I think you have to give them an "A" first.

You'll be able to dine out on this story for years, or until your friends ask you to please shut up, they don't want to hear it anymore, which ever comes fist!

My favorite eval was something like "Your[sic] and awful person." Hehe, freshman astronomy was, like, sooo hard!

Don't forget to include the "slightly utilitarian" part. Up until I read that, I had some vague idea what the student was trying to say.

don't forget, if you use it you must cite the source for all eternity - otherwise some smart ass student will accuse you of plagiarism :D

My favorite eval was something like "Your[sic] and awful person." Hehe, freshman astronomy was, like, sooo hard!

You know, when I trashed a professor, I at least had the courtesy to put some effort into it. Like saying that the lectures were lacking in the Aristotelean unities (and then giving specific examples....)

By John Novak (not verified) on 18 Jun 2007 #permalink

It is the vast part that is hidden. Conveying that you know more than what is being "covered" in class and, more importantly, than what is in the textbook for the class, can be an eyeopener for students who think their HS teachers could not get the test right if the test bank did not generate a key. A couple students in my summer gen ed class are genuinely interested in sort of physics I have published, and I am thinking about how to amuse them with it on the last day of class.

By CCPhysicist (not verified) on 18 Jun 2007 #permalink

When I was a grad student teaching calculus, I discovered that there are three requirements to having happy students.
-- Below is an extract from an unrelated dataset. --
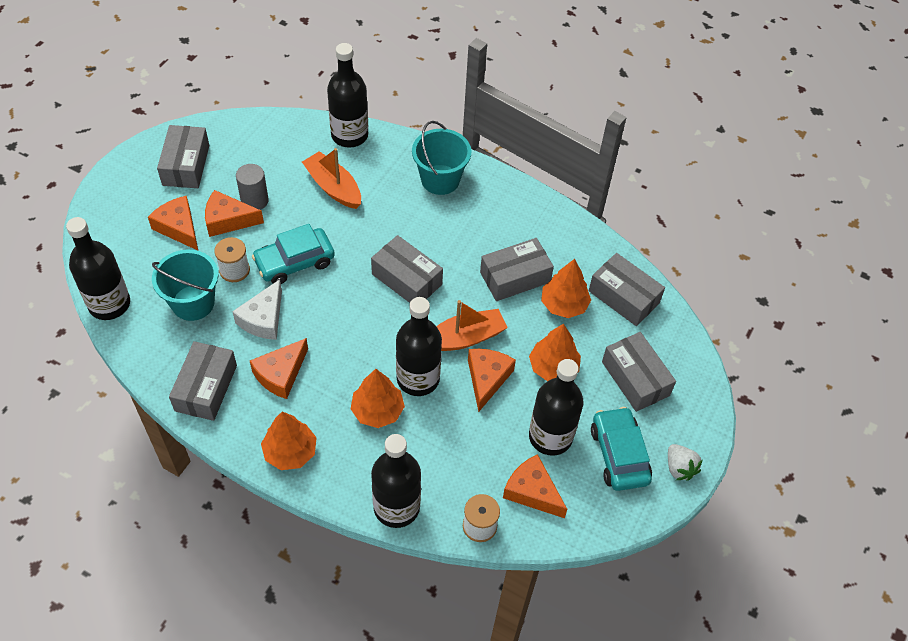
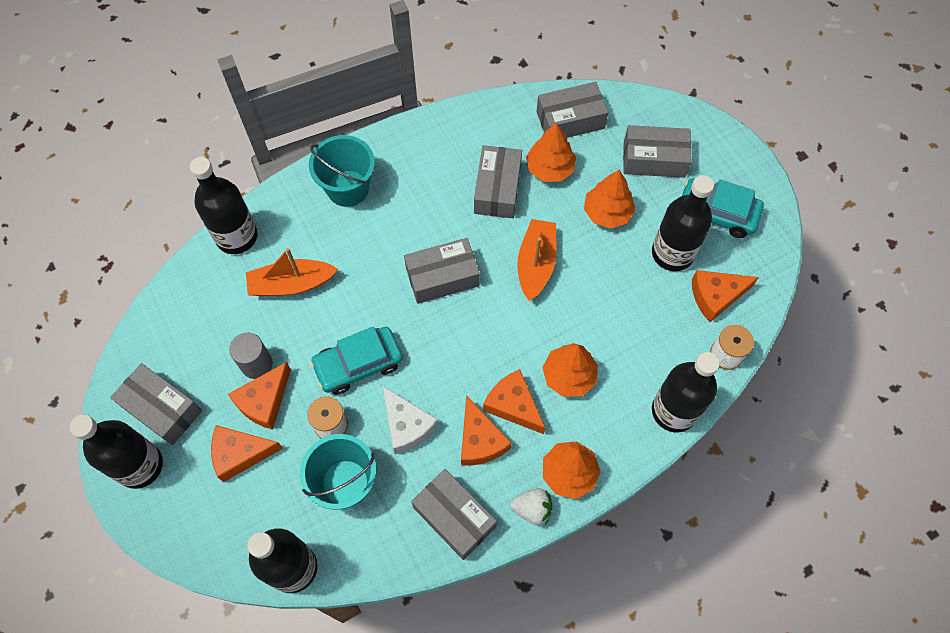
camera: 55 degrees left, 10 degrees up
(294, 262) = (358, 364): turquoise car -> turquoise car turned 60 degrees clockwise
(418, 378) = (555, 325): black bottle -> black bottle (140, 466)
(487, 379) = (588, 270): orange cheese -> orange cheese (513, 405)
(679, 468) = (752, 178): white strawberry -> white strawberry (532, 509)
The first is that they have to learn something in your class. The second is that they have to be convinced that they have been graded exactly fairly. The third is that they have to believe that the instructor can solve any problem in the book.
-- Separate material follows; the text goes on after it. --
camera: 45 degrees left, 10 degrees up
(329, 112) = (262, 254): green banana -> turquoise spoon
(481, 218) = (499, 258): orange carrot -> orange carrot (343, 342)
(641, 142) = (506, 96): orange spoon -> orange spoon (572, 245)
The last requirement is what emotionally justifies the fact that the instructor is in a position of power and the students are not. To satisfy it, I did example problems at the end of each class and let the students pick which one. We had great fun. I would make deliberately make common mistakes and then say "is that right"? And then reverse them by doing something correct and asking the same thing.
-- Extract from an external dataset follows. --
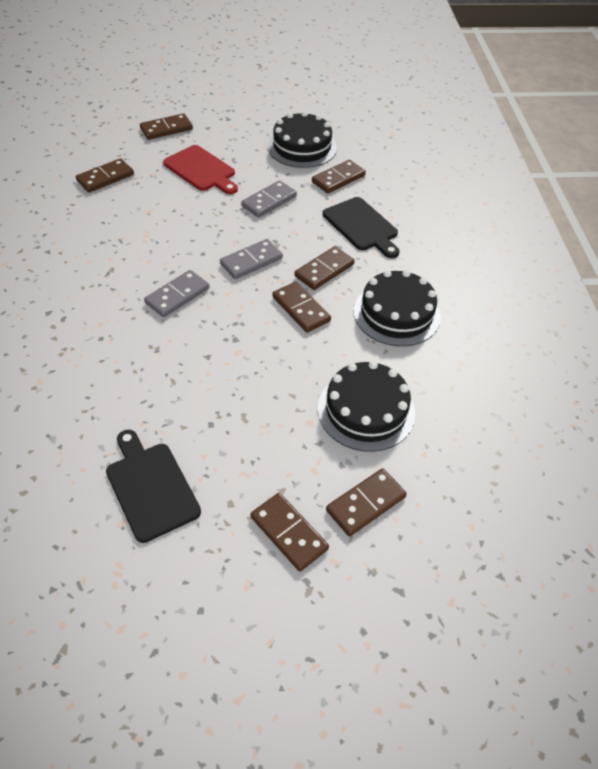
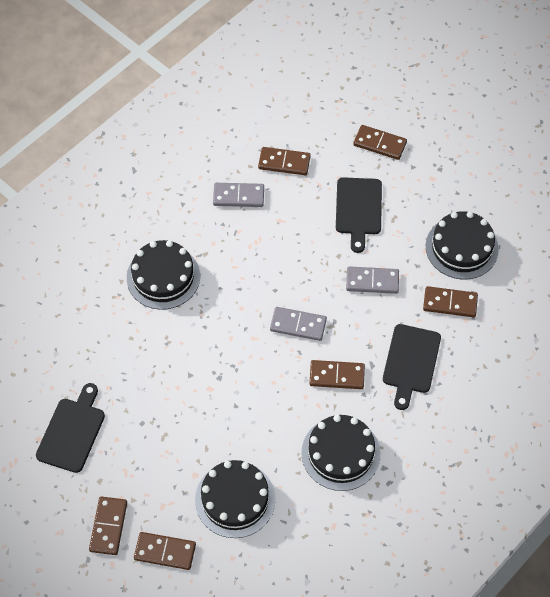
camera: 50 degrees right, 10 degrees up
(92, 308) = (163, 277): none -> black cake
(177, 296) = (221, 312): grey domino -> grey domino (238, 196)
(201, 170) = (358, 210): red cutting board -> black cutting board
(301, 309) = (284, 392): brown domino -> none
My thesis advisor had the best eval example, which he has saved to this day. His first semester teaching intro physics, he got this: "The professor is just another example of what happens when Stanford hires some lunkhead from industry who happens to be an expert in some random field." This was not an "A" student, and the subsequent teaching awards show that his judgment about course quality are probably not too trustworthy.